■ REQUIRED ACTION: In the entries below, find the string "lines" and return each line holding it.

■ SOURCE DATA:
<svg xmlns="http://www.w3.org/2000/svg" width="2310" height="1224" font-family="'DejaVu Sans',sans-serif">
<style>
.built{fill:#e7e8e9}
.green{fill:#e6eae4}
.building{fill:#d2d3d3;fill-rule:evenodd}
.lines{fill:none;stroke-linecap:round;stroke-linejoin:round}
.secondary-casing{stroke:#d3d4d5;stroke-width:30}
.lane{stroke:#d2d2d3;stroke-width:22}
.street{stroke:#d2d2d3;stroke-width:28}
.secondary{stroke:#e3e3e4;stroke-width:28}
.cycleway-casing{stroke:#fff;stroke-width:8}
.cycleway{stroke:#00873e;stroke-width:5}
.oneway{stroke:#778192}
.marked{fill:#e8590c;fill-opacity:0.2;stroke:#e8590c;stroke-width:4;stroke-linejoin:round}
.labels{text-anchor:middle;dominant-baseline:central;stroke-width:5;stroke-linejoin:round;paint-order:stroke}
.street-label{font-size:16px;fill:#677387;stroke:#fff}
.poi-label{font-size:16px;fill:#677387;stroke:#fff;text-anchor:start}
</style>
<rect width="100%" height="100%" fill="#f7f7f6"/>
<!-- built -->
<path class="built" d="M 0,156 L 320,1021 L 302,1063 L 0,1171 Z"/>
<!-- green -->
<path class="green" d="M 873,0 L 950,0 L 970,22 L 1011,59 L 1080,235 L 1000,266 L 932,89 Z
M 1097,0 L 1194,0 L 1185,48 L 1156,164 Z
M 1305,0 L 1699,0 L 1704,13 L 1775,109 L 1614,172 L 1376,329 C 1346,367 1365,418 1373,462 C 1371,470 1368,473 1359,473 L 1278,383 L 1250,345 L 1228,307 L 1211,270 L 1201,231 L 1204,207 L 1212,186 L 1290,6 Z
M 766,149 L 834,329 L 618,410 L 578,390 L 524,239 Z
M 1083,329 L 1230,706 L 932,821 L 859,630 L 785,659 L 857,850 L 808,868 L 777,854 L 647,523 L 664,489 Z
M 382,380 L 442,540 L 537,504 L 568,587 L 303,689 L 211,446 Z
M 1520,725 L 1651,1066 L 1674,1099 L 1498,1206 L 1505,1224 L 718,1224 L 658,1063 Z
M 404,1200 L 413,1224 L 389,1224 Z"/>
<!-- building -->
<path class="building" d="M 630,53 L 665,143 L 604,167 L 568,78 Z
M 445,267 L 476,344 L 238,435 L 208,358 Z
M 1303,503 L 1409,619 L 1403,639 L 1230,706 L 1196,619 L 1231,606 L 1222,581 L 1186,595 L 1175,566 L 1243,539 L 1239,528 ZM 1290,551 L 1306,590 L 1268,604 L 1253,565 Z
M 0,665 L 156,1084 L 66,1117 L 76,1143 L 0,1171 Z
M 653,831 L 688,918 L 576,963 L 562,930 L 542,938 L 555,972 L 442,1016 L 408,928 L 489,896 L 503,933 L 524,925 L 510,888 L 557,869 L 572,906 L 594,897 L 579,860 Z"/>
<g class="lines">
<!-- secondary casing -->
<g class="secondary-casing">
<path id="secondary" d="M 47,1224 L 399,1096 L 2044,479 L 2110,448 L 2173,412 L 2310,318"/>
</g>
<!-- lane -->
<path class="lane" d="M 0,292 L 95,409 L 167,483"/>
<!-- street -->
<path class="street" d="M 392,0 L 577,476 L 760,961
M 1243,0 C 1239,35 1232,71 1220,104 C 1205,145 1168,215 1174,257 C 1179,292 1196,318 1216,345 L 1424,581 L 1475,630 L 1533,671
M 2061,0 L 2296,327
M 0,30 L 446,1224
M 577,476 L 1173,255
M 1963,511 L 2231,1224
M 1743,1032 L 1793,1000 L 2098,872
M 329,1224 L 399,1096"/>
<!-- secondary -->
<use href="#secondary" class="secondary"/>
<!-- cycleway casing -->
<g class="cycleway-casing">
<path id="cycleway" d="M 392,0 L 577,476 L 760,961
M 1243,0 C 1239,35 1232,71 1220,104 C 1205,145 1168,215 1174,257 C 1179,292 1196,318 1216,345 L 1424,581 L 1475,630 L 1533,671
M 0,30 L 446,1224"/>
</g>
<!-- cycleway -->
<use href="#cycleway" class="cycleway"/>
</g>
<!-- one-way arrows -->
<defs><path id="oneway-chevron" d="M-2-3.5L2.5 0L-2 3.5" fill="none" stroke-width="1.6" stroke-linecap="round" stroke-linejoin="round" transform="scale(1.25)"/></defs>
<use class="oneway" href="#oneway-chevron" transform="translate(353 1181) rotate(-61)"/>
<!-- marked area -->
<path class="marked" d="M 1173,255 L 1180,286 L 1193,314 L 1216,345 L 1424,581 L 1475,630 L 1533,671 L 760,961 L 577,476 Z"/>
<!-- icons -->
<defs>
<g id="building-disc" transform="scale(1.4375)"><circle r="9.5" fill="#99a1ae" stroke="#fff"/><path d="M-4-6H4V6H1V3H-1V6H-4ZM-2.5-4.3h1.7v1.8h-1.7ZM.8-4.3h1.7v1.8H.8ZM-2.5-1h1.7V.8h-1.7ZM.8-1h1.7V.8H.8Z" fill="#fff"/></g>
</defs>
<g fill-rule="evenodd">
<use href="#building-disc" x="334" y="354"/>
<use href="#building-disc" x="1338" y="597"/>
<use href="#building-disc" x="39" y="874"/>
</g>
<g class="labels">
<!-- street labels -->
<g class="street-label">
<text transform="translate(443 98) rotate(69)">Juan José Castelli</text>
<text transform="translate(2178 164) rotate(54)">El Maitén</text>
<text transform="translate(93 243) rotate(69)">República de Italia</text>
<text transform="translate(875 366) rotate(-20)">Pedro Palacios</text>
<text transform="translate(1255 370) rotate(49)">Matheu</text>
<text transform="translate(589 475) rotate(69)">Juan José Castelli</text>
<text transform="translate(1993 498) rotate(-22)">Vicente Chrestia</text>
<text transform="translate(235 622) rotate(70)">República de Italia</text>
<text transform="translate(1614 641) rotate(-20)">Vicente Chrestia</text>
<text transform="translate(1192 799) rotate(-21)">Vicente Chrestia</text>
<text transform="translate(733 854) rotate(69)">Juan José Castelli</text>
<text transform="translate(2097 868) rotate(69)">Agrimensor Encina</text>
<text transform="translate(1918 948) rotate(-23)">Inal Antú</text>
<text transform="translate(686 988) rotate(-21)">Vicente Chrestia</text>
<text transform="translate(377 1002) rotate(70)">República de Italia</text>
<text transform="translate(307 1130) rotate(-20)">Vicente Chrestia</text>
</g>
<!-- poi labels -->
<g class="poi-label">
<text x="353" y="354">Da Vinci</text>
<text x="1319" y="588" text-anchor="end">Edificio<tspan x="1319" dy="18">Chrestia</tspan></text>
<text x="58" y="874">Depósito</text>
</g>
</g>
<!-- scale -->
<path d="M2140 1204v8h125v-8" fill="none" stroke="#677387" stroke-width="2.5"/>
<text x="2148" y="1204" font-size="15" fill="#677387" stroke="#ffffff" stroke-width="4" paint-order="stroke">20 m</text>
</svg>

■ EXERCISE ANSWER:
.lines{fill:none;stroke-linecap:round;stroke-linejoin:round}
<g class="lines">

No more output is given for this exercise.